Rice takes over from LeDoux in a beefed up, rockier version of the song that I think will go down a storm with the younger generation of Country fans who are unaware of LeDoux and what he stood for. The family give this version their stamp of approval and authenticity by having Ned LeDoux feature on track. Ned, a musician in his own right, started playing with his father’s band in 1998 and now tours playing a mixture of his and his father’s music.

Of course, older fans and diehards will hate it but then they always do, don’t they?  I love the guitars: the wailing electric guitars that usher in the ending of the song after a redneck stands up to a bunch of bikers teasing him about his hat. I also love the bravery exhibited by Rice in taking on this song and I applaud him for doing a damn good job at putting his own mark on it.

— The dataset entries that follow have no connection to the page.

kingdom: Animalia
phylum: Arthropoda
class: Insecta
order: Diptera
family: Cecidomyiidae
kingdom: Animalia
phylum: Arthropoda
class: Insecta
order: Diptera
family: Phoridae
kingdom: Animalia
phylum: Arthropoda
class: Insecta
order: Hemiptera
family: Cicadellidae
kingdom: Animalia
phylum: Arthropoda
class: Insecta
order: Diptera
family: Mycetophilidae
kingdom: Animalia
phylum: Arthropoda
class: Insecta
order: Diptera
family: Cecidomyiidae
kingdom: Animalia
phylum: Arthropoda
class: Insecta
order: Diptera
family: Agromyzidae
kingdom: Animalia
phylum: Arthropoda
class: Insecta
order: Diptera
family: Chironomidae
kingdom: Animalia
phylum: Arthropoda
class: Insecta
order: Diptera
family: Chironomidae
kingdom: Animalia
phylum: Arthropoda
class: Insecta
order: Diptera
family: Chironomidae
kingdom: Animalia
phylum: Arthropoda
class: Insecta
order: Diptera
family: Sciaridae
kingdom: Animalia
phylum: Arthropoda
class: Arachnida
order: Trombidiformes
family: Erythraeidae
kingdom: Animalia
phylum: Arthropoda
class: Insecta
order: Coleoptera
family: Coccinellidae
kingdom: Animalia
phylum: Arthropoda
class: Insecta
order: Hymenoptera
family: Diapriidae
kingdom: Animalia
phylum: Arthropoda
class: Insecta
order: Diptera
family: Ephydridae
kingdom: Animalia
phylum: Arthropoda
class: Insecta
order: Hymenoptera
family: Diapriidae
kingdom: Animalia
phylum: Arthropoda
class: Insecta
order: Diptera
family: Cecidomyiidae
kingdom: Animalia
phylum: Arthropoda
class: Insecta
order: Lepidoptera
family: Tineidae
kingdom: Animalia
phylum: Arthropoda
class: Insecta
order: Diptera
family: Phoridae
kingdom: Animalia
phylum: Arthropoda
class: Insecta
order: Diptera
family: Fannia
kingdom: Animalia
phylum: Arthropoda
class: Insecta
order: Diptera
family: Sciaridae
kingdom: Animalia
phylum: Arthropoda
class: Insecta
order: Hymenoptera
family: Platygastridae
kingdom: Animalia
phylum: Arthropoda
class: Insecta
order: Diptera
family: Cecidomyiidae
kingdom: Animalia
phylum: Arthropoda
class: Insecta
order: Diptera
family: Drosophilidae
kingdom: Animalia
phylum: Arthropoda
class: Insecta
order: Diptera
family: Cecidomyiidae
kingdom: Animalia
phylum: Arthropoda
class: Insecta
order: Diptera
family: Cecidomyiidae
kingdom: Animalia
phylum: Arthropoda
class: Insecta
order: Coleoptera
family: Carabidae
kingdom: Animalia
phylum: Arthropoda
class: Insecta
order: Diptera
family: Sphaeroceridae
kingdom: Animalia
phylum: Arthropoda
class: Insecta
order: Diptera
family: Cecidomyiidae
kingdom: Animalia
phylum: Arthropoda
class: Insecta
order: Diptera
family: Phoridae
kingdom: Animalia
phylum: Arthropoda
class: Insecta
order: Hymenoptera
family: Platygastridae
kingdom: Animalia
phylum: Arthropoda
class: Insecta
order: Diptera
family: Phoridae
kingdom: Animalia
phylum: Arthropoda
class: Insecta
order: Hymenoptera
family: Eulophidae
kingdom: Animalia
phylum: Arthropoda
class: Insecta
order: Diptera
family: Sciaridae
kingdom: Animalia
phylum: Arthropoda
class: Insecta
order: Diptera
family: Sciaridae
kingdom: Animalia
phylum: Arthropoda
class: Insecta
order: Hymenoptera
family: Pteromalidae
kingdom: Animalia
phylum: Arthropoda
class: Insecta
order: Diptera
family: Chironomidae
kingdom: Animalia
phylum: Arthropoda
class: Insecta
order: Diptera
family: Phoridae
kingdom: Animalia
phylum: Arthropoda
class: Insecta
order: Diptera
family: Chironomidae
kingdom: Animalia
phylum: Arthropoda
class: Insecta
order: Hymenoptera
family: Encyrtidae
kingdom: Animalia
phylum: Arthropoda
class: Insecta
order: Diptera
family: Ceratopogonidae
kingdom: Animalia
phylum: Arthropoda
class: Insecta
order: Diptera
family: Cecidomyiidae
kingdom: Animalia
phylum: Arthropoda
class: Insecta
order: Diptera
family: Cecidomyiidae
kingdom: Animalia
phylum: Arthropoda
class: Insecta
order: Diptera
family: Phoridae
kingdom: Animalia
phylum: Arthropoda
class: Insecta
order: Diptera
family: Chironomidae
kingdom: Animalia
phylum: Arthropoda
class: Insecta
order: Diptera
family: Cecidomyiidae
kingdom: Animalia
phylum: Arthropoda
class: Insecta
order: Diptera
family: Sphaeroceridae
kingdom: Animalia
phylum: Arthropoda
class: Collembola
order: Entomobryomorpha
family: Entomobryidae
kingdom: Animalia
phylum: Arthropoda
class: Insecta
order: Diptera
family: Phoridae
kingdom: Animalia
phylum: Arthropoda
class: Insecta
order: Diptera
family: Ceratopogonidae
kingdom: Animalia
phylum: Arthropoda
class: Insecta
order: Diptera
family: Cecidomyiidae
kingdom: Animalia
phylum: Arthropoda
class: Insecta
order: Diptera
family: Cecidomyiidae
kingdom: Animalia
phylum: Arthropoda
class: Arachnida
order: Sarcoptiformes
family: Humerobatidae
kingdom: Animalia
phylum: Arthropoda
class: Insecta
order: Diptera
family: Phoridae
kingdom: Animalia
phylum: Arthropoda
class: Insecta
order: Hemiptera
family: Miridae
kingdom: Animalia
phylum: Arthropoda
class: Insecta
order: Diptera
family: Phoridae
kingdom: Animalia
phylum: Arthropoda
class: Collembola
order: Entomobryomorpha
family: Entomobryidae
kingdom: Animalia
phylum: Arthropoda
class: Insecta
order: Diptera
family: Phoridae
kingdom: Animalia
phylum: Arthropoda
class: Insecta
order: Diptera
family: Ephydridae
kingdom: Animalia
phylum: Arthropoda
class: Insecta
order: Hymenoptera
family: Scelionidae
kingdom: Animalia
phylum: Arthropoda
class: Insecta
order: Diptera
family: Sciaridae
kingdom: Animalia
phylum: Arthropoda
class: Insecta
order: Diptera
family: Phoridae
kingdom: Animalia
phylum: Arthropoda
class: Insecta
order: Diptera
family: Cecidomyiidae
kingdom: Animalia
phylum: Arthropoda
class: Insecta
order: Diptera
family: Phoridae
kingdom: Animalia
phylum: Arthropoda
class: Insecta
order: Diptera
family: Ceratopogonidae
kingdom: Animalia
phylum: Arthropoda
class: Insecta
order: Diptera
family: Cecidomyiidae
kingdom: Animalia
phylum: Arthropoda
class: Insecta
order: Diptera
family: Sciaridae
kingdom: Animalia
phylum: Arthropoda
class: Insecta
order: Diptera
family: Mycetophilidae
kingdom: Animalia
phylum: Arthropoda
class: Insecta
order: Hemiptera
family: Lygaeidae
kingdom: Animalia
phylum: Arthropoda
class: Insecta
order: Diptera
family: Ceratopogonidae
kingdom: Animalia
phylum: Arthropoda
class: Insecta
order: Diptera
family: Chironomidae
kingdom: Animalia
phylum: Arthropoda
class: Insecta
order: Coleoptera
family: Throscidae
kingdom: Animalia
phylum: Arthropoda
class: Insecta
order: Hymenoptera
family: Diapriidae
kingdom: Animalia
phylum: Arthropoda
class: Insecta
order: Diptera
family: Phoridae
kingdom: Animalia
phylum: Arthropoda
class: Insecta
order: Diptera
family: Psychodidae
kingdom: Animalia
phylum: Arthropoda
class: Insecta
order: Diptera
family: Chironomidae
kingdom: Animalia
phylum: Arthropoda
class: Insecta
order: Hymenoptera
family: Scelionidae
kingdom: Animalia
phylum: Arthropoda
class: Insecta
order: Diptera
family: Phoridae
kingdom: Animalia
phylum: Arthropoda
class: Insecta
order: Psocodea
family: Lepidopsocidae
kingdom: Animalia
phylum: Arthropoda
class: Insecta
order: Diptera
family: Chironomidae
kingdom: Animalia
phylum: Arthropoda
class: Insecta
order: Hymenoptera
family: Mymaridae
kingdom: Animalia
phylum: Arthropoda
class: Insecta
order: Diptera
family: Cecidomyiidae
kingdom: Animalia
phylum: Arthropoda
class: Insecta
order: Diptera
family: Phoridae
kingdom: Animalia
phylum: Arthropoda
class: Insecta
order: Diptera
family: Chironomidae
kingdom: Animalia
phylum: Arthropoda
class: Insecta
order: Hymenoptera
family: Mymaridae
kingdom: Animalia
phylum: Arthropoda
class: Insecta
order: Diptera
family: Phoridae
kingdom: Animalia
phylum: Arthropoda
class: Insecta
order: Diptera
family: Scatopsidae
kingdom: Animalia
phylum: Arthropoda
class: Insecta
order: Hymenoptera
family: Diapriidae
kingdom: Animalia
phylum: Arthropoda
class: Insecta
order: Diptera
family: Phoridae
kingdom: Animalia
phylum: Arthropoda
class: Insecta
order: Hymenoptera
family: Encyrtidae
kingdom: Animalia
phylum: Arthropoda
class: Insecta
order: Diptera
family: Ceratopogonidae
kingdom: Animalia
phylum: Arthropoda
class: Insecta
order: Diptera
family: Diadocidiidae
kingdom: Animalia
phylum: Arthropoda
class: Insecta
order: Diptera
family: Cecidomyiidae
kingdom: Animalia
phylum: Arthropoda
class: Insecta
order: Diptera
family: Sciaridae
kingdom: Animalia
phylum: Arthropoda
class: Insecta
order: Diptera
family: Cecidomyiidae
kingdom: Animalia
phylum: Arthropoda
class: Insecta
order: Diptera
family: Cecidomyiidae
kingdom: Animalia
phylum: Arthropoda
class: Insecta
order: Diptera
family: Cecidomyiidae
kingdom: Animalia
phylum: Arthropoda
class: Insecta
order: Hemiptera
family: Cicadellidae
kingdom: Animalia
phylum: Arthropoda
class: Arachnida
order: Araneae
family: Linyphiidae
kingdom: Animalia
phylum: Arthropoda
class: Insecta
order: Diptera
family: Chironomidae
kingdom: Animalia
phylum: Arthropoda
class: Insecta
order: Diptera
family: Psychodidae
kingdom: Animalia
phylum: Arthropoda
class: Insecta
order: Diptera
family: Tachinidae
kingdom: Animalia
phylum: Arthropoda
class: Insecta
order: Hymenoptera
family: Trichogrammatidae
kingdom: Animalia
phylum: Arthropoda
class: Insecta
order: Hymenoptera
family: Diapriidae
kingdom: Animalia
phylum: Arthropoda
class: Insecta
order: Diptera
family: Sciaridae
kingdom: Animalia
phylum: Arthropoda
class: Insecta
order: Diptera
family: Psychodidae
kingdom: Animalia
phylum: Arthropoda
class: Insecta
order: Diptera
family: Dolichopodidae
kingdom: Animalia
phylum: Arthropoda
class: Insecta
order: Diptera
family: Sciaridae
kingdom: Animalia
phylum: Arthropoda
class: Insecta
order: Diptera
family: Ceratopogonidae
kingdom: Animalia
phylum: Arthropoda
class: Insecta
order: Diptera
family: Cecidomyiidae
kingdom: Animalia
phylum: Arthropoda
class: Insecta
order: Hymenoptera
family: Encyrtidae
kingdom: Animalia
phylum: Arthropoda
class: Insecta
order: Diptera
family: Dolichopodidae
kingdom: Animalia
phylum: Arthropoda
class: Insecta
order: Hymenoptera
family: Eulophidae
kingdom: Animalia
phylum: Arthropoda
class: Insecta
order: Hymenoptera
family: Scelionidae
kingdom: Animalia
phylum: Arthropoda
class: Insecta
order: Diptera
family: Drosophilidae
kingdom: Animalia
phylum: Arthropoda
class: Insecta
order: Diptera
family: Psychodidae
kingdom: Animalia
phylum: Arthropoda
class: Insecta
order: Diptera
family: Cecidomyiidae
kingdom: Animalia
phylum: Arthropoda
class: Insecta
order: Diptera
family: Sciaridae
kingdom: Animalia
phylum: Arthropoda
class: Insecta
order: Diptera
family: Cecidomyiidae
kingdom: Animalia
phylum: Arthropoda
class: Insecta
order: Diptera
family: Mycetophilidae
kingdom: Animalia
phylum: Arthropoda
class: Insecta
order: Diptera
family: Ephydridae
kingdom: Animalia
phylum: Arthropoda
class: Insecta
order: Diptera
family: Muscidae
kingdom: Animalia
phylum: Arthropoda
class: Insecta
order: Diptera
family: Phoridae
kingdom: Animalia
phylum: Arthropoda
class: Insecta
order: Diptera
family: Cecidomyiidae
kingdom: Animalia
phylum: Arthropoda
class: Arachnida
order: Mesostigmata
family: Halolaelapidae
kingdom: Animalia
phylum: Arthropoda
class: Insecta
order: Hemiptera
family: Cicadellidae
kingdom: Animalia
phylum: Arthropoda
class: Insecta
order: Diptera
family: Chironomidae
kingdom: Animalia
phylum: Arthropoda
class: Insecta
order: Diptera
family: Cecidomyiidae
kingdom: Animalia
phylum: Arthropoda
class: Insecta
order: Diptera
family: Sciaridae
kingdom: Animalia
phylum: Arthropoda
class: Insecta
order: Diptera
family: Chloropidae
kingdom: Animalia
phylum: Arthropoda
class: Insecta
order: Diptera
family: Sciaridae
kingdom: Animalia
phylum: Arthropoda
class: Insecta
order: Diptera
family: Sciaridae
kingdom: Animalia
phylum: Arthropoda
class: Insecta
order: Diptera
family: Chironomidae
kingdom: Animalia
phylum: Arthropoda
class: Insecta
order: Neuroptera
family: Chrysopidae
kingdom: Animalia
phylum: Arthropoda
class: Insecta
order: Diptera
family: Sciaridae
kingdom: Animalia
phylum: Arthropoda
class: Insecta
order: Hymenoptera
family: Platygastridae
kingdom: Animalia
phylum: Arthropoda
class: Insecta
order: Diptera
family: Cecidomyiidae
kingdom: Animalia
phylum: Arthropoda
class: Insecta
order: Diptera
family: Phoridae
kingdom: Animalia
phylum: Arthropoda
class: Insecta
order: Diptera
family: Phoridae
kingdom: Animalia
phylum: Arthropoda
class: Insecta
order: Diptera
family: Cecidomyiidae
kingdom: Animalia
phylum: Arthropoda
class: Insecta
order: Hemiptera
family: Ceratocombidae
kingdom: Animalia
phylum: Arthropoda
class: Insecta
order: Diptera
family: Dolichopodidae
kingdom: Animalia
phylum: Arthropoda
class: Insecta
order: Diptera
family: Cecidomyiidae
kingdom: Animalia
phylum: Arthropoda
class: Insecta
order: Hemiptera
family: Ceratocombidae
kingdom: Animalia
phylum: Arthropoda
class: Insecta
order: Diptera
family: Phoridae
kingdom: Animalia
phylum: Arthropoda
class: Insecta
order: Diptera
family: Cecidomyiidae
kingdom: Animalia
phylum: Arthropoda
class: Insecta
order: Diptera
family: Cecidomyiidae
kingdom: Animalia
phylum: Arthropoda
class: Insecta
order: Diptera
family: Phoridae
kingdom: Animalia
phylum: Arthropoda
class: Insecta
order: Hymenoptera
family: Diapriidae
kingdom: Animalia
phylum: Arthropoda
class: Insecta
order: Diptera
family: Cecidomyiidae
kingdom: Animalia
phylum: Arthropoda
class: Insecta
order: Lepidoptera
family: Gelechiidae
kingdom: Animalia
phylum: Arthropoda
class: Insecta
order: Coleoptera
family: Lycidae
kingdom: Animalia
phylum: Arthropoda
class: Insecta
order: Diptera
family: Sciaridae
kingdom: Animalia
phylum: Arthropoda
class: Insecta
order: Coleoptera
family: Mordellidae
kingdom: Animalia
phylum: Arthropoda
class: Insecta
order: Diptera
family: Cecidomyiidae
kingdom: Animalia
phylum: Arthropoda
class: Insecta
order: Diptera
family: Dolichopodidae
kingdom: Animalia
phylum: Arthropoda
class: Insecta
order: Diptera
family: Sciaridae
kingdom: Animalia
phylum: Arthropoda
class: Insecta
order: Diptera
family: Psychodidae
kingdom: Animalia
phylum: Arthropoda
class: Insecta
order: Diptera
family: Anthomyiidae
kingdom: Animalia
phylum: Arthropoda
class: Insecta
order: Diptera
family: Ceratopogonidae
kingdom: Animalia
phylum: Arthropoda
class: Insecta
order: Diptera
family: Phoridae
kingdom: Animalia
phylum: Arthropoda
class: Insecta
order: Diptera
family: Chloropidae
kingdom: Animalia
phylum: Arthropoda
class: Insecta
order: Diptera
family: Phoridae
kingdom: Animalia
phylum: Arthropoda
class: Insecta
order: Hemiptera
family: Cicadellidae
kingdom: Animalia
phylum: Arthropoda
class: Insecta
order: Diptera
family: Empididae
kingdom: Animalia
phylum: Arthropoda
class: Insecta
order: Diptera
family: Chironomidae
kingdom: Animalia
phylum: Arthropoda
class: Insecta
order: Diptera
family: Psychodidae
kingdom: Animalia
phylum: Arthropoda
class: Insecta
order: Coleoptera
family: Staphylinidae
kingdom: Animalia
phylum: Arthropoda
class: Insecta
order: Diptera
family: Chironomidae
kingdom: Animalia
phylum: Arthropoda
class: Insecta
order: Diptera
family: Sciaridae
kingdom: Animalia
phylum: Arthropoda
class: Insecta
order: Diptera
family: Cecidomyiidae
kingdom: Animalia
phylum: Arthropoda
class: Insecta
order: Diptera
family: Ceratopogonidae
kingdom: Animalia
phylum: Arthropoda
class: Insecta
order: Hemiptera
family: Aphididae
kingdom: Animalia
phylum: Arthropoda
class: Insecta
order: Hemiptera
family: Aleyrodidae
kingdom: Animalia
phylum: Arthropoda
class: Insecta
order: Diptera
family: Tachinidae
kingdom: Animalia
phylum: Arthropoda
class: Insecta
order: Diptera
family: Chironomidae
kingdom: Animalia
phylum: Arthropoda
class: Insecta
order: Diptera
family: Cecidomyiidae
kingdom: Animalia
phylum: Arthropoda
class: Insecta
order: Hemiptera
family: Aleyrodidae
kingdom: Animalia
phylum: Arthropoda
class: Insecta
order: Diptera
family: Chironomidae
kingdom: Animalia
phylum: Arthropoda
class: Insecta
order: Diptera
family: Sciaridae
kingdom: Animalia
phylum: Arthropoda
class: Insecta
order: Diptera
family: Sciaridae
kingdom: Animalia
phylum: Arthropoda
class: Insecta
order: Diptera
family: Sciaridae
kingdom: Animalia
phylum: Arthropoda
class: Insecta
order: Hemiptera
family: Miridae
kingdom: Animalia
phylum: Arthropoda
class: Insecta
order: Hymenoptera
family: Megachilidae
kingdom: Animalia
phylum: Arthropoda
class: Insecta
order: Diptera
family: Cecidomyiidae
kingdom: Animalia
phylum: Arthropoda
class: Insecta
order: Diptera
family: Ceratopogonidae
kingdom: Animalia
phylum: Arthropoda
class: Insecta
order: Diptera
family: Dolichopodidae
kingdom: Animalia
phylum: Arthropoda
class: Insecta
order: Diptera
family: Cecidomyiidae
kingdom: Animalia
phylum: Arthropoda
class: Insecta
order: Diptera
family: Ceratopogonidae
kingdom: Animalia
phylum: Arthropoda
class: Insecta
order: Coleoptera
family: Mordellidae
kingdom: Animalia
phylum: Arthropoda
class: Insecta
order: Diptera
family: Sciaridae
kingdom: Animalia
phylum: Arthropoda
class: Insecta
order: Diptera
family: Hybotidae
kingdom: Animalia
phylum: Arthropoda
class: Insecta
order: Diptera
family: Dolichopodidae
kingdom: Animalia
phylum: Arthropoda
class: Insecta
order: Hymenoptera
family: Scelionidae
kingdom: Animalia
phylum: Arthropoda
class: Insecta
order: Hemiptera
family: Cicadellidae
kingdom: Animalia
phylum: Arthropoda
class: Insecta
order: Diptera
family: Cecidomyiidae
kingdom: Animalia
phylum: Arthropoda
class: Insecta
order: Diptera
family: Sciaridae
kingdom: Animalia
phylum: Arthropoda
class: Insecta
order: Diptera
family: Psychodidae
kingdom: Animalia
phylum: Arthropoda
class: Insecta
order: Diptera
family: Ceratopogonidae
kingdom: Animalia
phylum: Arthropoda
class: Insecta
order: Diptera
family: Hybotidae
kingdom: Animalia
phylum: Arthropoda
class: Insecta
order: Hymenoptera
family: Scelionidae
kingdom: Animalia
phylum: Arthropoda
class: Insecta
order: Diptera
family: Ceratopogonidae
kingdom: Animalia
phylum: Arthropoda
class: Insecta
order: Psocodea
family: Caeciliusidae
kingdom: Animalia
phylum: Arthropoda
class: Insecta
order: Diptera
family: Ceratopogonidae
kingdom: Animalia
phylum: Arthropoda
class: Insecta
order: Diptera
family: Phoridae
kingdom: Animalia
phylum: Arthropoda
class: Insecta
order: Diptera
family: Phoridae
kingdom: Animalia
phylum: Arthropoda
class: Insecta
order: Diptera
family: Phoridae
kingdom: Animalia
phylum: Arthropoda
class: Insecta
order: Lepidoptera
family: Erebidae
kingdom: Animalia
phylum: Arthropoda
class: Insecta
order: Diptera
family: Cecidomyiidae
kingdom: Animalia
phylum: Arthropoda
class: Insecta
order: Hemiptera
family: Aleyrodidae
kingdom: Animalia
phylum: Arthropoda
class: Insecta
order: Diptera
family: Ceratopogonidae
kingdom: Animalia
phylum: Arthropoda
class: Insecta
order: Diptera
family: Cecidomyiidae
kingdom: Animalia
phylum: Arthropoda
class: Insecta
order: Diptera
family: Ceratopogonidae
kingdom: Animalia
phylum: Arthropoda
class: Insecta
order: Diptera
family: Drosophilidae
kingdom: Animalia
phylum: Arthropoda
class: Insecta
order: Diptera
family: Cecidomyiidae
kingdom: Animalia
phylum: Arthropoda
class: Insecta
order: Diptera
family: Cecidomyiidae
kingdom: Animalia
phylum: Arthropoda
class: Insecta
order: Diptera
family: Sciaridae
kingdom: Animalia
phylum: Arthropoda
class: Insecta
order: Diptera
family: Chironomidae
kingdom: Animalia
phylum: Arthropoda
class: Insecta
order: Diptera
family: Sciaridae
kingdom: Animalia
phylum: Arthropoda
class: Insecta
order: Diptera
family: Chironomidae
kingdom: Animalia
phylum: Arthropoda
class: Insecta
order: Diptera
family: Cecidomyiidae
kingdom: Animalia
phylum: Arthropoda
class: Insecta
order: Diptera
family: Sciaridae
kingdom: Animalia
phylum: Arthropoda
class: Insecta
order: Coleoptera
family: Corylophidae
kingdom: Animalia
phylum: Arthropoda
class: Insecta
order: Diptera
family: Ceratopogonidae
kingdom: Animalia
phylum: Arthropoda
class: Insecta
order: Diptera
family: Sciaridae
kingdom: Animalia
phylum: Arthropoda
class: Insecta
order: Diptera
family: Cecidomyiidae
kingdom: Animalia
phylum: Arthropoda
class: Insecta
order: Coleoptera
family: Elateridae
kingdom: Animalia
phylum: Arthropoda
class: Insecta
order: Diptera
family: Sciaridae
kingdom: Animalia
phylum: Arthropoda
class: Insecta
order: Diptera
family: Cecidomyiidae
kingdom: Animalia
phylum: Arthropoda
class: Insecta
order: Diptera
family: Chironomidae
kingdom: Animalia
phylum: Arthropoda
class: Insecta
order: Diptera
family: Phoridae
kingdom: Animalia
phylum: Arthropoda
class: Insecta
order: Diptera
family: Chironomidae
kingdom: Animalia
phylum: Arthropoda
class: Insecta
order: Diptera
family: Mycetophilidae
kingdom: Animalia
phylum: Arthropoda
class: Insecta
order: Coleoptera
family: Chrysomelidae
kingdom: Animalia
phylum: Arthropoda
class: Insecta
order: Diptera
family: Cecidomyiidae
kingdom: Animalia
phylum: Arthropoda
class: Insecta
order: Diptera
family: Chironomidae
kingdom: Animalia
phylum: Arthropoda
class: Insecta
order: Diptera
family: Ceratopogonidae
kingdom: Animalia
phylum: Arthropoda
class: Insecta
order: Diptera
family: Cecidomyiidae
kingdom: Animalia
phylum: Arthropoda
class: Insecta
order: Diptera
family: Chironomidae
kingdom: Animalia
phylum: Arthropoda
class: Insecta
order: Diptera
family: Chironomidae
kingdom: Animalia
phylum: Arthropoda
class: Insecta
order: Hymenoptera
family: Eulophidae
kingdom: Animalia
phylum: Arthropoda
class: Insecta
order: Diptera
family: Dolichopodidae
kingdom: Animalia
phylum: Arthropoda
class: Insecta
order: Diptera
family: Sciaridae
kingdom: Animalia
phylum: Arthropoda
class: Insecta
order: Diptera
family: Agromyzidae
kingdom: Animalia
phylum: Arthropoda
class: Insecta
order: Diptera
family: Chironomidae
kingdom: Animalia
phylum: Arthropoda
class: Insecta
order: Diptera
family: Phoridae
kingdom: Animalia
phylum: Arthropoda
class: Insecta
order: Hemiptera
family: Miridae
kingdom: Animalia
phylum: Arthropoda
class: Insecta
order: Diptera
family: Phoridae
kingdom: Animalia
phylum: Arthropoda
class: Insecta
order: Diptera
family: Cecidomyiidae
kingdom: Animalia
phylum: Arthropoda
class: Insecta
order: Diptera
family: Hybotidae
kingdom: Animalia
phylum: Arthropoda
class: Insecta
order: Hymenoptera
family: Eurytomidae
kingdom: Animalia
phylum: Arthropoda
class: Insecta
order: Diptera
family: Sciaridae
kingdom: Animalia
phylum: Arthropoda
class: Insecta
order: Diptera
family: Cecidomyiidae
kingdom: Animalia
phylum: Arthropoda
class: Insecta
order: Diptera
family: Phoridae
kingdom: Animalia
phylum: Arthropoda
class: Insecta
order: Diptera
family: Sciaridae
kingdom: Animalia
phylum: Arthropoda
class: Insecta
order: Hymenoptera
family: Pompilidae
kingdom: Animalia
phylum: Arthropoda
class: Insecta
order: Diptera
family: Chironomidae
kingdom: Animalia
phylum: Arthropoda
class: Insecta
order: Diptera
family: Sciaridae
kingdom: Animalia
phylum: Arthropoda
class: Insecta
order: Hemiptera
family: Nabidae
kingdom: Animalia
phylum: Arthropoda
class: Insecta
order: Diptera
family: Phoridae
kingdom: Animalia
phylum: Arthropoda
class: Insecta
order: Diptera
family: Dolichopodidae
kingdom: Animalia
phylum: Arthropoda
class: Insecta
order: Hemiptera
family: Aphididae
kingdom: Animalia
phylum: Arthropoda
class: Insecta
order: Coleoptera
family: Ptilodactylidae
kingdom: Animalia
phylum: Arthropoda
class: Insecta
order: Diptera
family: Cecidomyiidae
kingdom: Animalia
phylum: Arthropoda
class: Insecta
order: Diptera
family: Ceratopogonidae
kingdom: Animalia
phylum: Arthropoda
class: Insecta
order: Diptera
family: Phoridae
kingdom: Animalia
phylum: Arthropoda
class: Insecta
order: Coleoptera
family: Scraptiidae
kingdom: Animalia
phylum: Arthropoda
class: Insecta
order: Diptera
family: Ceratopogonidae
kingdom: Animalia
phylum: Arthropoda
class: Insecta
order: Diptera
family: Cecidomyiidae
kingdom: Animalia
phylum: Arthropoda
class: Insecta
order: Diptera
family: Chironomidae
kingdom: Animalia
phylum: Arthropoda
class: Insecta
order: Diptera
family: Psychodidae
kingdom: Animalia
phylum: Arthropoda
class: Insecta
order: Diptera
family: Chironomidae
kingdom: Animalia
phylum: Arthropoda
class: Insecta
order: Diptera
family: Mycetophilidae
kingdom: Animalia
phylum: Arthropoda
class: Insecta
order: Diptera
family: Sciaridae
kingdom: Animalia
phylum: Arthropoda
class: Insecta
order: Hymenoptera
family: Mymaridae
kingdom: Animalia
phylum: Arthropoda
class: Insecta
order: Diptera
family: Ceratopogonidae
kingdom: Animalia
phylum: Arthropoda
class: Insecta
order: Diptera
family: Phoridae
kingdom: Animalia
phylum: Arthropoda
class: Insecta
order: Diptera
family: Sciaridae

This album is bookended by two huge songs, ‘Lions’ and ‘This Cowboys Hat’ and it works superbly. There is a flow, a narrative to it, that brings an opening and a closing that is rare to find in this ‘shuffle’ orientated, playlist based world. The last four songs are simply awesome and there are a couple of potential hit singles hiding amongst the rest so all in all this might well be the perfect album for Chase Rice to return from the wilderness with. A December UK tour of smaller venues tells me he is not afraid to get his hands dirty and that his team know that building a fan base over here in England can work wonders for the buzz back in the States, just ask Kacey Musgraves and Maren Morris about that! 2018 is going to be a big year for Chase Rice – he needs some traction, some buzz and a damn good tour placement but if Broken Bow can secure all or at least some of those things there is no reason why ‘Lambs and Lions’ cannot find a little niche for itself amongst all the other things happening in Country music right now. Amen.